This is my first year participating in Jay's Deal Me In Challenge . In a nutshell--we line up 52 short stories for the year, we match those stories up to a card in a regular deck of card, and each week we shuffle our deck (of real cards) and draw a card from whatever remains in the deck. My opening card was the seven of clubs...which gave me "The Riddle of the Rainbow Pearl" by Thomas W. Hanshew.
The image above, which I found in a quick search for the seven of clubs, is really quite apt for the story. Henshew's vignette appears in 7th volume of The World's Best One Hundred Detective Stories edited by Eugene Thwing. It first appeared in a collection of stories titled Cleek, The Master Detective published in 1918, and, as the title might suggest, features a clever detective by the name of Monsieur Cleek.

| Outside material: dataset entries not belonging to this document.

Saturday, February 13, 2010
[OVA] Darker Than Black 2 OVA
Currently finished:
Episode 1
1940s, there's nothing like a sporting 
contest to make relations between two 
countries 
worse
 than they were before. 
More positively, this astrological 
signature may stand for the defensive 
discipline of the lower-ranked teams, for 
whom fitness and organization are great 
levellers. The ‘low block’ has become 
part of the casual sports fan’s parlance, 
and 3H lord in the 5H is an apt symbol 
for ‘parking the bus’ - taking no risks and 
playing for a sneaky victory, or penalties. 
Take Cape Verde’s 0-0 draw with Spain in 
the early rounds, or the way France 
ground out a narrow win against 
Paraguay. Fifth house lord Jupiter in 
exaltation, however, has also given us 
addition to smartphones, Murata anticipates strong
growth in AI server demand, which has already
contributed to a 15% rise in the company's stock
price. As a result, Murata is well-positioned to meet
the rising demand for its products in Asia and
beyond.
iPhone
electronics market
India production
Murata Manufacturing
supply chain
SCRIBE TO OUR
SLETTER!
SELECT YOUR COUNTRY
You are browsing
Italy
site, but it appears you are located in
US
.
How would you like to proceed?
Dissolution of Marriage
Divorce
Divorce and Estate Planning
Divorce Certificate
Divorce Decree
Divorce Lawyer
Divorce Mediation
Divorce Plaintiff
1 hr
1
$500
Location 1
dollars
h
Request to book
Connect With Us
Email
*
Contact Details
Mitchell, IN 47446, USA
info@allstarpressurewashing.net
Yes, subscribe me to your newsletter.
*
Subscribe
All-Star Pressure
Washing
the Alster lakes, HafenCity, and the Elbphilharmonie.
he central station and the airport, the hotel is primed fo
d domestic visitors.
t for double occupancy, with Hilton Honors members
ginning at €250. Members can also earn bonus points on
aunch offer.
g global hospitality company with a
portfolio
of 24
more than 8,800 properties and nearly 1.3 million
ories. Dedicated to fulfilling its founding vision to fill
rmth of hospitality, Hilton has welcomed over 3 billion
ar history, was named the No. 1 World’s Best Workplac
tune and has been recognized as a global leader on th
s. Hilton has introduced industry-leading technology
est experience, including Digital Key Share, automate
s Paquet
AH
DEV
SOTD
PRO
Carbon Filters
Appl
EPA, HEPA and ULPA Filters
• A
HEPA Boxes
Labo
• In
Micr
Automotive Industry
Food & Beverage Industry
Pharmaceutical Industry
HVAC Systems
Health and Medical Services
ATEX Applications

In this particular tale, Cleek is approached by Maverick Narkom of the Yard to assist in a matter of international importance. The coronation of King Ulric of Mauretania is set to take place in the near future and a scandal of huger proportions threatens the king and his kingdom. He had once gotten himself entangled with a beautiful Russian woman who, when scorned, managed to run off with the kingdom's most prized possession, The Rainbow Pearl, as well as some very incriminating documents. A fake pearl was left it in its place and no one but she and the king know of the replacement. If the king does not agree to install her as a wife (he already has one) in the palace with a suitable allowance and servants before the coronation, then she will wear the pearl to the ceremony--revealing the theft--and publish the damaging documents.
Cleek is asked to retrieve the items, but he is reluctant to do so. He does not admire King Ulric--who deposed the rightful heirs to the throne. His mind is changed when he discovers the Ulric's current wife is the daughter of the previous king--for he has some reverence for her and her family and off he goes to Mauretania to save the kingdom for the sake of the Queen. The Russian lady, when she discovers Cleek on the case, reduces the time frame--giving an ultimatum that the king must do as she demands in three days. Cleek responds and says that he will have possession of the pearl and the documents in two. And he does. The entertainment is in figuring out where the items were kept (the lady's possessions and servants had been searched repeatedly) and how Cleek was able to remove them.
I couldn't help but be reminded of the Sherlock Holmes story about The Woman. There are several parallels to "A Scandal in Bohemia"--the main difference being that the Russian lady does not get the better of Cleek.